Thalidomide: si è indennizzati solo se nati tra il 1959 e il 1965

da guardian.co.uk

(di Elisabetta Cannone)
In Germania lo chiamavano perfino “baby sitter dei bambini”. Ma quello che doveva essere un semplice farmaco antinausea, un blando sedativo dato alle donne incinte si è rivelato una vera tragedia per migliaia di persone. Perché gli effetti del thalidomide (farmaco prodotto dalla casa tedesca Grunenthal e immesso nel commercio nel 1957 con diversi nomi) non si sono fatti attendere. In tutto il mondo sono stati circa 20mila i bambini nati con la focomelia, una malformazione congenita che li ha privati di gambe e braccia, o gravemente deformati. Una patologia così grave che nel 1961 ha costretto la Germania a ritirare il farmaco. L’Italia, dove le vittime sono diverse centinaia anche se non c’é un censimento ufficiale, lo farà con un anno di ritardo. E con ancora più ritardo, il ministero della Salute nel 2007 con la legge 244 del 2007 (cosiddetta finanziaria per l’anno 2008) all’articolo 2, comma 363 riconosce un indennizzo “ai soggetti affetti da sindrome di talidomide determinata da somministrazione dell’omonimo farmaco”. Una svolta per chi è nato malformato, ma solo tra il 1959 e il 1965. Il problema sta proprio in quell’arco temporale così netto. Perché di bimbi con la focomelia da thalidomide ne sono nati anche dopo il 1965. E oggi chiedono allo Stato di essere riconosciuti e indennizzati. Lo sta facendo Monica, siciliana che oggi sta a Verona. Lei come si vive senza braccia per colpa del thalidomide lo sa benissimo. Lo sa dal 1969, quando è nata senza il braccio destro (solo un dito uncinato) e con quello sinistro tutto attaccato e tre dita. “Per i miei è stata come una vergogna, nessuno era mai nato così – racconta Monica -. A quattro anni mia madre se n’è andata e mio padre mi ha messo in vari istituti perché non riusciva ad accudirmi”. Difficile immaginare come si possa vivere senza usare le mani per qualsiasi cosa: prendere un bicchiere, spostarsi i capelli, mangiare, fare una vita normale. Altrettanto difficile chiederlo. Monica lo spiega da sola. “Com’é la mia giornata tipo? Non esiste, ci sono alti e bassi. Puoi iniziarla bene e poi un gesto, una parola ti buttano giù. Ma non è quello che accade fuori a ferire, ci sono abituata – spiega –. Quello che mi ha ferito è stato non poter prendere in braccio i miei tre figli (tutti sani – precisa Monica –, quello che ho non si trasmette) e mio nipote”. Dolore e rabbia, perché quello di Monica non è una disgrazia e nemmeno destino maledetto: “mia madre ha preso il thalidomide per minacce di aborto”.

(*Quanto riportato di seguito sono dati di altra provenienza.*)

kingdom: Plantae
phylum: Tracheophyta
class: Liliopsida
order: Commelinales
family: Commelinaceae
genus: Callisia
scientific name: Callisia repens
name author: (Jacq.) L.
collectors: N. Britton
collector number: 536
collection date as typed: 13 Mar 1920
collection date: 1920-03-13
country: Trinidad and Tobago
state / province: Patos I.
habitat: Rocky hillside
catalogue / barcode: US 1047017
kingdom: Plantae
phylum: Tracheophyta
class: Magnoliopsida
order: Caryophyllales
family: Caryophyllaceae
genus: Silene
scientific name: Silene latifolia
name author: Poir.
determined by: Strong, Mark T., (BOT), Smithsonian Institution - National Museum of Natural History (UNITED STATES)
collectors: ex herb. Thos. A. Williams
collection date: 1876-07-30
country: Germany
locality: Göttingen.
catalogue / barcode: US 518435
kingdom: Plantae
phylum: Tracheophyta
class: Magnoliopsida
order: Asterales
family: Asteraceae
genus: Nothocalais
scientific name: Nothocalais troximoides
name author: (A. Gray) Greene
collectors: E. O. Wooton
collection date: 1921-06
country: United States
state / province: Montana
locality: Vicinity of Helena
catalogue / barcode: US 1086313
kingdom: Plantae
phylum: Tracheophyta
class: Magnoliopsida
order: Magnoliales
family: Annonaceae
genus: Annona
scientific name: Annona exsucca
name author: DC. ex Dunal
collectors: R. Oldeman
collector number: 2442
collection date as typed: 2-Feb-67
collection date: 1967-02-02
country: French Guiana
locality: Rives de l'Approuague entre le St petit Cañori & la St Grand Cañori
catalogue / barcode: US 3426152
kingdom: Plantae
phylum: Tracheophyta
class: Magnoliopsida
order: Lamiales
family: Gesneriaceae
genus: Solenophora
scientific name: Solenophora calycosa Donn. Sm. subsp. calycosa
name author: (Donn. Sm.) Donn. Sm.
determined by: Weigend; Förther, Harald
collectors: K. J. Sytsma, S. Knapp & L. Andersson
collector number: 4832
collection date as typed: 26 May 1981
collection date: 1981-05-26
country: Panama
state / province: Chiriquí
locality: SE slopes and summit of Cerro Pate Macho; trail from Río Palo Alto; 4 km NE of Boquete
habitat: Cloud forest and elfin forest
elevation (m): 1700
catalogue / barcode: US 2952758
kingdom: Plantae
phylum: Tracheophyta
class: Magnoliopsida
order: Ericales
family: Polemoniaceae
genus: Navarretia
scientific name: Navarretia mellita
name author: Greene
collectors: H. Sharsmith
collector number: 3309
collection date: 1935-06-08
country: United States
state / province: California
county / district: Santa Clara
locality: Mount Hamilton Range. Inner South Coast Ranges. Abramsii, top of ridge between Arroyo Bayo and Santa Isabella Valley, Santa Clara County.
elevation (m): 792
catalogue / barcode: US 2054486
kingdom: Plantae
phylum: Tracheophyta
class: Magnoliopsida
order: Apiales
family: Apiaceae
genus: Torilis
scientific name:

Dal 2009 la consapevolezza di non essere l’unica. Da lì la forza e il coraggio di essere la prima in Italia a intraprendere una battaglia legale perché sia riconosciuta vittima del thalidomide, anche se per lo Stato italiano la sua data di nascita non lo consente. “È assurdo e umiliante – dice Monica – se guardi me e un indennizzato abbiamo le stesse identiche malformazioni. E allora perché lui sì e io no?”. “Sei mesi fa abbiamo sollevato una questione di legittimità costituzionale perché si possa aprire una breccia in questa incredibile storia – spiega l’avvocato Ermanno Zancla, legale della signora Monica -. Riteniamo che anche i nati prima e dopo questo ingiustificato sbarramento temporale abbiano il diritto di essere quantomeno visitati dalla Commissione medica competente. E poi – aggiunge il legale – come per le cause già intentate con successo in materia di sangue infetto, con il collega Stefano Bertone di Torino e un collegio di professori universitari specialisti della materia stiamo preparando una class action contro il ministero della Salute perché riconosca, oltre l’indennizzo, anche un congruo risarcimento a tutte queste persone”.